## [Text under study]
The Old Testament theologian Walter Brueggeman calls this dysfunctional, desperate face of the world the “terrible ungluing”. The things that once held us together are falling apart, the inequality gap between rich and poor, hungry children and well fed, haves and have nots keeps growing and our ability to address that, engage with that, let alone solve that, keeps diminishing.

 

The Son of Man on a cloud may not be the best image to describe this, but the idea of “heaven and earth will pass away” still works for me. You have to reach up to the top shelf of all the language available to even begin to tap the enormity of what is happening to us and our world, right now. The measure of the crisis is almost beyond any words.

 

But we have to try.

Because the vocation of every Christian in a time of crisis is to say what’s happening, out loud, over and over. To speak the truth, even if it’s deemed unspeakable, unbearable; to uncover what is hidden, even if it’s inconvenient, disturbing. We have an Official Information Act to help us do that, but more powerful still, we have a gospel that says the truth will set us free and calls us to be alert to the kingdom, the reign of God that is breaking in all around us, even in the midst of the crisis.

## [Tasks to carry out]
1) Translate this sentence from the passage on the world's crisis into Spanish: "The measure of the crisis is almost beyond any words."
2) In the passage on the world's crisis, what name does Walter Brueggeman give to the dysfunctional, desperate face of the world?

(Source texts of formatted documents)
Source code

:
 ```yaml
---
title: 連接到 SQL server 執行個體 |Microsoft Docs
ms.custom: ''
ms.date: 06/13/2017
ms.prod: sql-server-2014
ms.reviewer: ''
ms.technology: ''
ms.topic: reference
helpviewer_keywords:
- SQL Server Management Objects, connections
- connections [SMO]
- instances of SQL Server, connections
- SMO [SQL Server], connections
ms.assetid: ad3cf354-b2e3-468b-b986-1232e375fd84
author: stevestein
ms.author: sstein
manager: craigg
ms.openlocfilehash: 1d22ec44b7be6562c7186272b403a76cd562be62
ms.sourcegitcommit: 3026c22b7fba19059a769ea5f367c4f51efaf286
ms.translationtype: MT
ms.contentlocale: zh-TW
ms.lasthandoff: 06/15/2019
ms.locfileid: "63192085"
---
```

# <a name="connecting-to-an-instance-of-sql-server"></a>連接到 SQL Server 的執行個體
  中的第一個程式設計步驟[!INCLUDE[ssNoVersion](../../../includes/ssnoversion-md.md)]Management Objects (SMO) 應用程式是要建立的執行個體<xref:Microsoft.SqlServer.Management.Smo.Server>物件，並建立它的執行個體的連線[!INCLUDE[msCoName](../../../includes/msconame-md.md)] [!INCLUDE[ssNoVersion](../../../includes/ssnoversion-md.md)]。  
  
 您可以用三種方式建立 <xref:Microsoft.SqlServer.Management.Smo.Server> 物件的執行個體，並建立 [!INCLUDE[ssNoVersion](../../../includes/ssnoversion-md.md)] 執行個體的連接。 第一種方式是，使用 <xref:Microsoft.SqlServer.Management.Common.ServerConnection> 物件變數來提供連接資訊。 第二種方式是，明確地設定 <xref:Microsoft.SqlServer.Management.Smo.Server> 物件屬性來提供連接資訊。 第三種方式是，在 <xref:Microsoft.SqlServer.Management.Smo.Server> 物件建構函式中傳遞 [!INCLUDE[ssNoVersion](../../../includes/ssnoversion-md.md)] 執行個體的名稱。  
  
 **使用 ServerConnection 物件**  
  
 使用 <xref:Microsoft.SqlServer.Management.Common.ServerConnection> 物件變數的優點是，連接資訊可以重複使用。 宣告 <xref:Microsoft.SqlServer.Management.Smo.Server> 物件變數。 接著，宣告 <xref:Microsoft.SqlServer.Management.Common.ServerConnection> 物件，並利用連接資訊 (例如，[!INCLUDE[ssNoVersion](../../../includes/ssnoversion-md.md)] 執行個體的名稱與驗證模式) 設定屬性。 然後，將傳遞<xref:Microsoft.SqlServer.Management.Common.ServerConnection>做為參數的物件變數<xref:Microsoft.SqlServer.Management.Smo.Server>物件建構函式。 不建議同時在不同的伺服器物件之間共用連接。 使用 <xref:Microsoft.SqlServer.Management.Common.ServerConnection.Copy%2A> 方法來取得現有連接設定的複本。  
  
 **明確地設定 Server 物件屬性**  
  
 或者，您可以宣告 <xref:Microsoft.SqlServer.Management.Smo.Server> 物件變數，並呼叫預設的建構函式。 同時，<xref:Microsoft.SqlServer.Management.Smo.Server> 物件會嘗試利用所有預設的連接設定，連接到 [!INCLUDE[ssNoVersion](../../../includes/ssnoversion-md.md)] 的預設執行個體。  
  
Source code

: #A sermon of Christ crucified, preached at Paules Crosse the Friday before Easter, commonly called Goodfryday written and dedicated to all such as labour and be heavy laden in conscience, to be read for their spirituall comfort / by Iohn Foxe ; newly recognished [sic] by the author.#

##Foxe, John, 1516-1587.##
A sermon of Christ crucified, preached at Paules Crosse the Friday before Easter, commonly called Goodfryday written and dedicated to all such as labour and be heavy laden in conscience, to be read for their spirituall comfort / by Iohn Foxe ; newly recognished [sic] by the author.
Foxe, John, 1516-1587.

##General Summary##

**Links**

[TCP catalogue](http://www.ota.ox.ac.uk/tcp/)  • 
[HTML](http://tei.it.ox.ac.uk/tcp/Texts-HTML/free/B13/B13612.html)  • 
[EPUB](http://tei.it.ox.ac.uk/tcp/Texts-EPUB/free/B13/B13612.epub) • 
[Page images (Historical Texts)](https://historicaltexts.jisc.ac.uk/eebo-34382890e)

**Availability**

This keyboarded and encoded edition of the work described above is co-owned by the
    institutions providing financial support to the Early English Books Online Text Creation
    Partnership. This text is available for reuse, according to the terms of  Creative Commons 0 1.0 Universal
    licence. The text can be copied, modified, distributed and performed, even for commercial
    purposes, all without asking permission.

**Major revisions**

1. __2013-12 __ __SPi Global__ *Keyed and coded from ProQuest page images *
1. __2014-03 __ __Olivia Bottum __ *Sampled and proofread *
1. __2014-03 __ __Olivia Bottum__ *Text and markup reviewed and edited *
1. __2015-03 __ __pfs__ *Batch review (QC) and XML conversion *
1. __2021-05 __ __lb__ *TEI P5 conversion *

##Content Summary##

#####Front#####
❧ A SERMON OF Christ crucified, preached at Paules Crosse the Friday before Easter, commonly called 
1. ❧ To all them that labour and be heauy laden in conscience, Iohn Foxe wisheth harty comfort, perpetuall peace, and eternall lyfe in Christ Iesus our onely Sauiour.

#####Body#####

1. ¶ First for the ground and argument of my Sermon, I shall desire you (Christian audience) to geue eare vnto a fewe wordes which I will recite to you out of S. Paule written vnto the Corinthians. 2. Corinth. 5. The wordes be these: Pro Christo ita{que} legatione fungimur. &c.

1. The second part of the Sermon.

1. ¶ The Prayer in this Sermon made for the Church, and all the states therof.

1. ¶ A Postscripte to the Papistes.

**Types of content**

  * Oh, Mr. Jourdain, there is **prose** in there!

## [Exercise results]
1) La magnitud de la crisis está casi más allá de cualquier palabra.

2) The "terrible ungluing."